Saved data entries:
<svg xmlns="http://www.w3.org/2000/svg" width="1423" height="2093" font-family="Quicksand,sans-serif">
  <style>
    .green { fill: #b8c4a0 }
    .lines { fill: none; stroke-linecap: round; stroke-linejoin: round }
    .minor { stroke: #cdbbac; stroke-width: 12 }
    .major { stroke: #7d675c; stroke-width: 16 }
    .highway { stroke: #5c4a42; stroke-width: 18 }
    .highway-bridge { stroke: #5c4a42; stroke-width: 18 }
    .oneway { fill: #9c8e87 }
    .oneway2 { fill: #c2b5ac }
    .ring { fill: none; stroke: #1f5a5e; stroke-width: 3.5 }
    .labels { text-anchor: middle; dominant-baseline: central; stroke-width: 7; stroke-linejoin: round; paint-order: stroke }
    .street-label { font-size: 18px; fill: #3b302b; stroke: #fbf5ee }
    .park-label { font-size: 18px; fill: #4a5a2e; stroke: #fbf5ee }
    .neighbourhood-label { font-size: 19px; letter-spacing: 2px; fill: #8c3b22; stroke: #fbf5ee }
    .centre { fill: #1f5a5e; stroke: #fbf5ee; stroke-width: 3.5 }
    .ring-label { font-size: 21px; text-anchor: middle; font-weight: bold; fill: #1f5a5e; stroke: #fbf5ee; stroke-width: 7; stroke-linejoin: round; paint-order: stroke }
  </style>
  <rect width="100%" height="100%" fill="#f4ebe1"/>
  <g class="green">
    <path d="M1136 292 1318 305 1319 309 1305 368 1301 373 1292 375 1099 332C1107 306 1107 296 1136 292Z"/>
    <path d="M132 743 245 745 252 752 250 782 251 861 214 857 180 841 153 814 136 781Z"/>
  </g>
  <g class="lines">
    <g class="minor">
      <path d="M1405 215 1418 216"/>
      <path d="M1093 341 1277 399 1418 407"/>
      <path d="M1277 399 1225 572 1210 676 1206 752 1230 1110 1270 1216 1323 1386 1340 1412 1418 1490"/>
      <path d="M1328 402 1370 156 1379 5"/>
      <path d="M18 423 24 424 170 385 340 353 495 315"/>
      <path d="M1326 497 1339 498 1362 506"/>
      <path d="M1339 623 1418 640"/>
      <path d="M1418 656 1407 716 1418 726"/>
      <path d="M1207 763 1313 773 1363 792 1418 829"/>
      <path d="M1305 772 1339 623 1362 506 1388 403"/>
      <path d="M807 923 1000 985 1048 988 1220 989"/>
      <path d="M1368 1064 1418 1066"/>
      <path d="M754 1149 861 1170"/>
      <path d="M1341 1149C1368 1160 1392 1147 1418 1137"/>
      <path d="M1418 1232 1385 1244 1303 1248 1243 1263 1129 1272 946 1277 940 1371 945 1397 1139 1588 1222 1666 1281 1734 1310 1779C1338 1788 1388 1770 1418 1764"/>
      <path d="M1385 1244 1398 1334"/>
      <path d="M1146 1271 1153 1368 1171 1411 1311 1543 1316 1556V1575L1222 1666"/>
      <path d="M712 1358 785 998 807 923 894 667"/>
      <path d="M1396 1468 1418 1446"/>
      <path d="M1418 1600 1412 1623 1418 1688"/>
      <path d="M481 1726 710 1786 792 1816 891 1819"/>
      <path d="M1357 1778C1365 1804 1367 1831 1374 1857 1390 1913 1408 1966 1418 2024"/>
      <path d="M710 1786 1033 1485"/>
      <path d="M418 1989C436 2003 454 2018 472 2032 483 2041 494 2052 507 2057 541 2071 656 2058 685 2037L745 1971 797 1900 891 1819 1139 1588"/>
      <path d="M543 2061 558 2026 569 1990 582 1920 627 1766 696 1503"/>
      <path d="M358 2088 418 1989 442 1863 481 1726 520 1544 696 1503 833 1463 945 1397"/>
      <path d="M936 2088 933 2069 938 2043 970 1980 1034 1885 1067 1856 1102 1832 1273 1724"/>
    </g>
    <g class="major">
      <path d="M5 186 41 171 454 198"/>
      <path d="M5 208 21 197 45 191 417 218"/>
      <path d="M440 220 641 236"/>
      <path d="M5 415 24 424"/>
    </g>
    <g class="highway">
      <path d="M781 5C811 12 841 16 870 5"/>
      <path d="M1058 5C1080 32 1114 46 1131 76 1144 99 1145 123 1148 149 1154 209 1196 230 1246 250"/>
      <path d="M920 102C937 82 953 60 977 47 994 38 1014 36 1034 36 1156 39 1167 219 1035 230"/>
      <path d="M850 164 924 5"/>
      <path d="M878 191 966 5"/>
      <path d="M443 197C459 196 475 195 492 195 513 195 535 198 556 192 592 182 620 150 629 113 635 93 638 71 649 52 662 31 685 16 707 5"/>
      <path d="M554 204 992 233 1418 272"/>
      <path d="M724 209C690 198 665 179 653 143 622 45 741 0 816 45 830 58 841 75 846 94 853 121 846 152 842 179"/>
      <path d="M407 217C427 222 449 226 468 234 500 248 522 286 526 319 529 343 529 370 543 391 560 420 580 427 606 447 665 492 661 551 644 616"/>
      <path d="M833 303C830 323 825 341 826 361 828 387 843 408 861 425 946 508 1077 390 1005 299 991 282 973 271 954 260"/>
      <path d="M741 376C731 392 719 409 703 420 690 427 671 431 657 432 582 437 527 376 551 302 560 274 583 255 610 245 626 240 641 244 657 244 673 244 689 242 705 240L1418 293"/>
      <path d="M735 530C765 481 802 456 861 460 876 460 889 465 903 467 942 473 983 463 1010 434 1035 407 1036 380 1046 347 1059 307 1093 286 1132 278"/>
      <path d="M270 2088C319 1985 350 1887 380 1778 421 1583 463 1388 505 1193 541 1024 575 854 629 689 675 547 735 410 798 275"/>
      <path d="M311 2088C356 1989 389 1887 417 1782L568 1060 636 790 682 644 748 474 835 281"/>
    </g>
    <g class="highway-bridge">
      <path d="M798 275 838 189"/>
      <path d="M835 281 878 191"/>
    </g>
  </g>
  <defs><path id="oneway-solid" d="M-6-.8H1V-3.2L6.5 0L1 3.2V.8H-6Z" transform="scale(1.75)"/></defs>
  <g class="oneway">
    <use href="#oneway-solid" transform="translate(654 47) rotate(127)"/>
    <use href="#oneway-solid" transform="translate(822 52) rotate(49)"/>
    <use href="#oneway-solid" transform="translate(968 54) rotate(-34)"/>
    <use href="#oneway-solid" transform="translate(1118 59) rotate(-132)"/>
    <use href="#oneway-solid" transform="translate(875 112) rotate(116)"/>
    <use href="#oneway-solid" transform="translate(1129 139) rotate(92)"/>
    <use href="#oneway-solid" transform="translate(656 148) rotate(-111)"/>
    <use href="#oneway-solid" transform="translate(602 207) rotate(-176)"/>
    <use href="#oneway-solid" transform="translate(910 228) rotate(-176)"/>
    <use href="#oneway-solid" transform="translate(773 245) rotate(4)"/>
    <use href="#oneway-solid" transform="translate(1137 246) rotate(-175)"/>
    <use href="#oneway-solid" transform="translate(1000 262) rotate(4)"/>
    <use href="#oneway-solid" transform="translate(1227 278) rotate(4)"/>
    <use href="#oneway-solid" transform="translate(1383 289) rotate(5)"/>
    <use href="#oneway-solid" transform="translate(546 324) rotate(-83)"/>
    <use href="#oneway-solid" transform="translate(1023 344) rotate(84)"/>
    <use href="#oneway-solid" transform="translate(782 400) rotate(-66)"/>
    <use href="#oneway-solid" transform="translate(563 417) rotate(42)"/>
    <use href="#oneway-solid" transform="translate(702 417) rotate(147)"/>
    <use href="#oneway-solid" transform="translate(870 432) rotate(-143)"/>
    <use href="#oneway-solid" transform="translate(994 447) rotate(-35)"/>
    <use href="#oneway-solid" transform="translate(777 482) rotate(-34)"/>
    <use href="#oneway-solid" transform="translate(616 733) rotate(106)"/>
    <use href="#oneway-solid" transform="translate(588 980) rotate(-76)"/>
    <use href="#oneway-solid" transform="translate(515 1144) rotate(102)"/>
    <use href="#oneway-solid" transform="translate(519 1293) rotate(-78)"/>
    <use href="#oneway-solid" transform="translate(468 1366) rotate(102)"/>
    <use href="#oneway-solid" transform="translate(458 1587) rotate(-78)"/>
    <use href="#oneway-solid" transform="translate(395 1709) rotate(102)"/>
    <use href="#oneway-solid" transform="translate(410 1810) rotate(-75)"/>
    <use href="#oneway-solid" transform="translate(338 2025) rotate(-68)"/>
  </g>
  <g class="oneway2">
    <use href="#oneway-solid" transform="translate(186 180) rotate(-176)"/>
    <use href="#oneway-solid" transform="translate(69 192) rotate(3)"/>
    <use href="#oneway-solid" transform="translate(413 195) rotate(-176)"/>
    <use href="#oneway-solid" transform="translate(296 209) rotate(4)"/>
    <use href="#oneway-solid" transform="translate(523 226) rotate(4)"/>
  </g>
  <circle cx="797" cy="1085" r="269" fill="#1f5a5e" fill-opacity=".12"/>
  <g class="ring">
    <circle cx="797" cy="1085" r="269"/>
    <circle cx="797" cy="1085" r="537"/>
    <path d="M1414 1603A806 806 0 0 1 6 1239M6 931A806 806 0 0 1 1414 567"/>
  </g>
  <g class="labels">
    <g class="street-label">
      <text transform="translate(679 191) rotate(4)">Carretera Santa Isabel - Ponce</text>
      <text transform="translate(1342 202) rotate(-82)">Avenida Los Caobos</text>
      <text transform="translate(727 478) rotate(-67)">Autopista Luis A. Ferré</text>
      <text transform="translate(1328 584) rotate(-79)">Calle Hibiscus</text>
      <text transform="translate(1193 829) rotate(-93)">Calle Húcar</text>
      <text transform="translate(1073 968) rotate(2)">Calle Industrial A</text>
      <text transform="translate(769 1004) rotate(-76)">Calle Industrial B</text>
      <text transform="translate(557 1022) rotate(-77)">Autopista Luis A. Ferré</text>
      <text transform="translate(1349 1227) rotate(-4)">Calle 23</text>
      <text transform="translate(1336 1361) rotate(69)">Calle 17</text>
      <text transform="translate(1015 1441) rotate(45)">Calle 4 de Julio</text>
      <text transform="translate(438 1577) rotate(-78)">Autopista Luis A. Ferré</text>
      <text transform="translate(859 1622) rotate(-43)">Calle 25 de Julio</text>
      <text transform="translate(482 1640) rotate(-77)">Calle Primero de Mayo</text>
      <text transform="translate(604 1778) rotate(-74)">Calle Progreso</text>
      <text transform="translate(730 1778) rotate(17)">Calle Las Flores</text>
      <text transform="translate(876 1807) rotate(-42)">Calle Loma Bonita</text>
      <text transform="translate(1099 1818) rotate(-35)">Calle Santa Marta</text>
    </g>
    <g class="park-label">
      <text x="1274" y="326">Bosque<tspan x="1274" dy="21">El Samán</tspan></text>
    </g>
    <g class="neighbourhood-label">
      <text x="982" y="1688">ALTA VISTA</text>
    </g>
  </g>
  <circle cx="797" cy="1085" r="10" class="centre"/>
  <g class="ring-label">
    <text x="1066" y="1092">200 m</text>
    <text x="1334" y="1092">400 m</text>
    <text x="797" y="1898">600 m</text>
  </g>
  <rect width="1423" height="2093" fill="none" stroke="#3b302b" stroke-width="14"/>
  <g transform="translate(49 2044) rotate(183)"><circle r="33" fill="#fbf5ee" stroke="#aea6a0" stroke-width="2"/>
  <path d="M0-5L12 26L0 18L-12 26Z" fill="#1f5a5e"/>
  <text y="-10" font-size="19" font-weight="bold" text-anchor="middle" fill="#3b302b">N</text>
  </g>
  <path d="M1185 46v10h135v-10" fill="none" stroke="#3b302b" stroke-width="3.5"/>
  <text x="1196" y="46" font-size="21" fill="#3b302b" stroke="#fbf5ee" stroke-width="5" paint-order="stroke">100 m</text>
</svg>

# What to produce
Would you copy out each line of the records above where the word "linejoin" occurs?

# Completed task
    .lines { fill: none; stroke-linecap: round; stroke-linejoin: round }
    .labels { text-anchor: middle; dominant-baseline: central; stroke-width: 7; stroke-linejoin: round; paint-order: stroke }
    .ring-label { font-size: 21px; text-anchor: middle; font-weight: bold; fill: #1f5a5e; stroke: #fbf5ee; stroke-width: 7; stroke-linejoin: round; paint-order: stroke }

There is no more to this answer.